La grève tournante du Front commun sera faite par des enseignants, des infirmières, des professionnels, des techniciens, du personnel de soutien et administratif, des ouvriers et des fonctionnaires dans l’ensemble des établissements des réseaux de la santé et des services sociaux, des commissions scolaires, des cégeps, des organismes gouvernementaux et de la fonction publique.
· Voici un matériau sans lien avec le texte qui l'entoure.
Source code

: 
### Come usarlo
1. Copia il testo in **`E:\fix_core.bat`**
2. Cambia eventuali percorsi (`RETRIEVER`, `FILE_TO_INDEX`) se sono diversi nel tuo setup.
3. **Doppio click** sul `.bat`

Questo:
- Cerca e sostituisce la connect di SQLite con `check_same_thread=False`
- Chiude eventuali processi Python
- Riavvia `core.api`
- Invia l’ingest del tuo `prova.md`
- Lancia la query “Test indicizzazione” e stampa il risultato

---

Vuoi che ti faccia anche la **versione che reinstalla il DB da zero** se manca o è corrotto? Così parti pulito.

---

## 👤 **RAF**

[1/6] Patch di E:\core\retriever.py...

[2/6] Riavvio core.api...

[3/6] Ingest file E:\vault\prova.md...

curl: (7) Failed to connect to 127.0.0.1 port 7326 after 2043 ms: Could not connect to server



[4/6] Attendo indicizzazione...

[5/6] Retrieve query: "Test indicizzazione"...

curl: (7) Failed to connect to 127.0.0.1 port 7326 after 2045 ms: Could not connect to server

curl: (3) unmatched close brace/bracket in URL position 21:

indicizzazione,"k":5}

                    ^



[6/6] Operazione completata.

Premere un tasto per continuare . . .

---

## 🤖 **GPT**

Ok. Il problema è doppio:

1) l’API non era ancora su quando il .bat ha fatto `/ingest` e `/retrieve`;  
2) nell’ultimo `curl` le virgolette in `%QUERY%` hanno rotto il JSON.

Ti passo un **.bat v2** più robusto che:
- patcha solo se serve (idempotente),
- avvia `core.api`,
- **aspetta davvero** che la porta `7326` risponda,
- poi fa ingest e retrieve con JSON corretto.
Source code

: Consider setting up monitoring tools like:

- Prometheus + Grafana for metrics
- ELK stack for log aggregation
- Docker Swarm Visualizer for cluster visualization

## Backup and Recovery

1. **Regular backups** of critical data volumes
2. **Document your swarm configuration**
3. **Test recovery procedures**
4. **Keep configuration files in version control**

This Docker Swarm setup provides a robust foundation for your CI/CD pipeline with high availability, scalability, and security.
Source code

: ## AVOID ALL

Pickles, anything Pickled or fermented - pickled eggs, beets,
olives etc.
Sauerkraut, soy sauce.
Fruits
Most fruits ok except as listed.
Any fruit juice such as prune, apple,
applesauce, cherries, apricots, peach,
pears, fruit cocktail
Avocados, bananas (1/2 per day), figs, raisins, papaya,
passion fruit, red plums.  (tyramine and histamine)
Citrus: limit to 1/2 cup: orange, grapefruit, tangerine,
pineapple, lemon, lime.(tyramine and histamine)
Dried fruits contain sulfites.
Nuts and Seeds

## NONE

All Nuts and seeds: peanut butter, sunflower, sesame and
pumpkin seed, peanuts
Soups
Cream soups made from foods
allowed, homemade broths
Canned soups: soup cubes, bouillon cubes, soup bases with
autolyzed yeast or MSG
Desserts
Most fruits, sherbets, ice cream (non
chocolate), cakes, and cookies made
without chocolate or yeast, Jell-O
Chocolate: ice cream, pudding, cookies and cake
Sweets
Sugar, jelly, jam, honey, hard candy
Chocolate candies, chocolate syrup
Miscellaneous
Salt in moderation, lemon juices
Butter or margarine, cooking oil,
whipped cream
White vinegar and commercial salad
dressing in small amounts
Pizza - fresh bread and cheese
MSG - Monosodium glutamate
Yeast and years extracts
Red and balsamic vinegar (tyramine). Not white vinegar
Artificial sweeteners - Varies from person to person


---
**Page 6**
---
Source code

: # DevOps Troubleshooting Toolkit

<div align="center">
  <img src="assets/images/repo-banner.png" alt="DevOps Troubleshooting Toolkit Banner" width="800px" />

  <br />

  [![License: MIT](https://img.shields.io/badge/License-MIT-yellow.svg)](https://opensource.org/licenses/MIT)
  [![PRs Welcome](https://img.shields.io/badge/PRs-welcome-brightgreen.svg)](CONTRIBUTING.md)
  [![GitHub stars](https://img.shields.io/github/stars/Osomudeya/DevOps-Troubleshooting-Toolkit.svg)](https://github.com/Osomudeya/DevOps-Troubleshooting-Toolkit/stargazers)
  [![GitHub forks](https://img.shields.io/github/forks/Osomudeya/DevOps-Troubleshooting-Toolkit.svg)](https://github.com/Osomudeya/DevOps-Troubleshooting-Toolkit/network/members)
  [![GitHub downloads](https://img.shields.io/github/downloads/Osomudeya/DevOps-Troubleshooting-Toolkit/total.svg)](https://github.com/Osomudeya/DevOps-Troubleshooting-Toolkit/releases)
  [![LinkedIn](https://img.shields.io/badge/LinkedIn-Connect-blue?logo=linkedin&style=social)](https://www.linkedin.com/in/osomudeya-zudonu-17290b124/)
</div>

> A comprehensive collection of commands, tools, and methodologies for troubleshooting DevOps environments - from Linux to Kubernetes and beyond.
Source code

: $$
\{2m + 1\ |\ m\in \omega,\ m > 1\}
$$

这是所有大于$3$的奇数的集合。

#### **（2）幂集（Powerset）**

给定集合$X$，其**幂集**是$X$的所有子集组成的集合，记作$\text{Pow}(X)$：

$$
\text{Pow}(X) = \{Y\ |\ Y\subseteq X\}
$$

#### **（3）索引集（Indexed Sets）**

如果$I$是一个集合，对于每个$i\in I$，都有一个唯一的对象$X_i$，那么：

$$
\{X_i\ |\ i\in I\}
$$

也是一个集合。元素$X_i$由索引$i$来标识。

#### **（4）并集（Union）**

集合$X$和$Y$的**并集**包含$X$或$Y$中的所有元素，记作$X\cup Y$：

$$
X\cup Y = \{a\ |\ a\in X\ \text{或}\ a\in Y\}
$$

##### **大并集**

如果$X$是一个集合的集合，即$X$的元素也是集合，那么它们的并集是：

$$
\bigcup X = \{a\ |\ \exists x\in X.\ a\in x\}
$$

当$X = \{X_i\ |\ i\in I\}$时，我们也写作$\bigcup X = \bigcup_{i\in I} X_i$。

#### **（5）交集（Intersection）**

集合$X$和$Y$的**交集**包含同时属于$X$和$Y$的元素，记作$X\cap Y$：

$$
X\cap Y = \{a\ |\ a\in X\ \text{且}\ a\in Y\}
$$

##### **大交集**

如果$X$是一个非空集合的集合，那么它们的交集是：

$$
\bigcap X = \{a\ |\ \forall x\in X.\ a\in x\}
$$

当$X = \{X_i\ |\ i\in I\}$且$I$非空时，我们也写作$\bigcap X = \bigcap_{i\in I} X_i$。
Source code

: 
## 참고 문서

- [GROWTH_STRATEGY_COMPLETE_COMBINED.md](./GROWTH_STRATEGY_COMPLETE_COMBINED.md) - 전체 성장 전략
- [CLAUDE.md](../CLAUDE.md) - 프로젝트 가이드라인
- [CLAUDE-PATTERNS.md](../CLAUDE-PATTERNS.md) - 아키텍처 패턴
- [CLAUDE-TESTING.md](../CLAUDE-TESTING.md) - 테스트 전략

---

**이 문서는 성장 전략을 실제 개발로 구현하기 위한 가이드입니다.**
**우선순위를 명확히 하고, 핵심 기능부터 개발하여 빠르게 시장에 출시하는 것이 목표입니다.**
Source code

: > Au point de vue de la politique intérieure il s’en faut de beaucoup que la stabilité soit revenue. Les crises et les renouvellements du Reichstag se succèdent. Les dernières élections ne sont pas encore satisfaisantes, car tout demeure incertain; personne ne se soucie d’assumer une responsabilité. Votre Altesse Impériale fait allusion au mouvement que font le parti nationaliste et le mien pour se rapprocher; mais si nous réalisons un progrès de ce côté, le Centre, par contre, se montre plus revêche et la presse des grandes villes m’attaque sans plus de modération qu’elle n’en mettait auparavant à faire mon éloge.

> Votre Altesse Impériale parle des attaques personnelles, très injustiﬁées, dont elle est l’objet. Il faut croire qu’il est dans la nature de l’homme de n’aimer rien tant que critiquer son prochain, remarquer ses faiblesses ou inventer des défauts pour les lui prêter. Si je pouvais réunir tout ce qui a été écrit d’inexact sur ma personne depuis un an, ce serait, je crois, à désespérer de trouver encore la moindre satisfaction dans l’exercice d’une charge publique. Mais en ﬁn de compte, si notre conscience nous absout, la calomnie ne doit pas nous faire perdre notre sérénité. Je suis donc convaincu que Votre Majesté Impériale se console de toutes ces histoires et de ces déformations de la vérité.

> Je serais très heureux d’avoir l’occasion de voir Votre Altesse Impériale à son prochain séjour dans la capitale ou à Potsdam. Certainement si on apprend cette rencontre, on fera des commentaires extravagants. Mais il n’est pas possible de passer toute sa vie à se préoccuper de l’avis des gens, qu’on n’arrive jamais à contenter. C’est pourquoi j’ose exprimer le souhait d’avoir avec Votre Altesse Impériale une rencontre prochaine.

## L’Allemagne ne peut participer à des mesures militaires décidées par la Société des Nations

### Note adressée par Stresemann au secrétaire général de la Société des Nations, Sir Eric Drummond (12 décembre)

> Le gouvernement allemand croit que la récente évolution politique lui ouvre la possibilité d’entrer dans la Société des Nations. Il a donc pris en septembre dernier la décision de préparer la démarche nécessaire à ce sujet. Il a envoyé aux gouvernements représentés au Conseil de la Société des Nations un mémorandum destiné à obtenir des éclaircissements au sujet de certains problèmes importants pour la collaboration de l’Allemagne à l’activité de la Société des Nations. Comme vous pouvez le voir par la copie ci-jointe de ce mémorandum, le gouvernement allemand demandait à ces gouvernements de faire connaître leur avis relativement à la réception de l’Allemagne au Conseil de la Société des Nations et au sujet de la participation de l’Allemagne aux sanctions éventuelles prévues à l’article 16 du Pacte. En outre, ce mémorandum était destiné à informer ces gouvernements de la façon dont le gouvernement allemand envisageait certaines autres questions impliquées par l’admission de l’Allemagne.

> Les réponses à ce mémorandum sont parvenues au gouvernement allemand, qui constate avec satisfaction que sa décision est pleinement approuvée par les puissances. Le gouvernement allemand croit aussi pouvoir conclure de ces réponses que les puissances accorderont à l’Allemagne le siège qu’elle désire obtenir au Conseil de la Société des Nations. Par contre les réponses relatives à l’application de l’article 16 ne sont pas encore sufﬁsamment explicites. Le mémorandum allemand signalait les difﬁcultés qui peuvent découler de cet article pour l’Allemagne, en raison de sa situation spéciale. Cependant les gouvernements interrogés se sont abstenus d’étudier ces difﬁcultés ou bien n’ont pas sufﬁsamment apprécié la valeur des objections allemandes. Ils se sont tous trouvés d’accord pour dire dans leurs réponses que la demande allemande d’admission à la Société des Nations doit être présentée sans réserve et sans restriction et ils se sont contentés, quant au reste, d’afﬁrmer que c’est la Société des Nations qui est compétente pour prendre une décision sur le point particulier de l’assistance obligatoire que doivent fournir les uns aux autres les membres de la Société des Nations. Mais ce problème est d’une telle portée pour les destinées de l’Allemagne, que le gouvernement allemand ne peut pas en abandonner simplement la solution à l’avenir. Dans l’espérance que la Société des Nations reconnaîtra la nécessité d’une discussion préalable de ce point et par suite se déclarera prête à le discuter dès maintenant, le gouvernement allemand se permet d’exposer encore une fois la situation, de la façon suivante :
En alternance, les différentes régions du Québec seront en grève aux dates suivantes :

 

26 octobre : Outaouais, Abitibi-Témiscamingue, Laurentides, Lanaudière, Saguenay–Lac-Saint-Jean, Nord-du-Québec.
27 octobre : Québec–Chaudière-Appalaches, Bas-Saint-Laurent, Côte-Nord, Gaspésie–Îles-de-la-Madeleine, les fonctionnaires et ouvriers de la fonction publique du Québec ainsi que de l’Agence du revenu du Québec
28 octobre : Estrie, Montérégie, Centre-du-Québec et Mauricie
29 octobre : Montréal, Laval et les salariés de la Commission des droits de la personne et de la jeunesse

 

9 et 10 novembre : Outaouais, Abitibi-Témiscamingue, Laurentides, Lanaudière, Saguenay–Lac-Saint-Jean, Nord-du-Québec.
12 et 13 novembre : Estrie, Montérégie, Centre-du-Québec, Mauricie, Québec–Chaudière-Appalaches, Bas-Saint-Laurent, Côte-Nord, Gaspésie–Îles-de-la-Madeleine, les fonctionnaires et ouvriers de la fonction publique du Québec ainsi que de l’Agence du revenu du Québec
16 et 17 novembre : Montréal, Laval et les salariés de la Commission des droits de la personne et de la jeunesse
 
1er, 2 et 3 décembre : grève nationale.

 

 

À propos

Le Front commun regroupe le Secrétariat intersyndical des services publics (SISP, formé de la CSQ, du SFPQ et de l’APTS), la Confédération des syndicats nationaux (CSN) et la Fédération des travailleurs et travailleuses du Québec (FTQ). Ensemble, ces organisations représentent plus de 400 000 travailleuses et travailleurs des réseaux de la santé et des services sociaux, de l’éducation, de l’enseignement supérieur et de la fonction publique du Québec. Les conventions collectives du secteur public sont échues depuis le 31 mars 2015.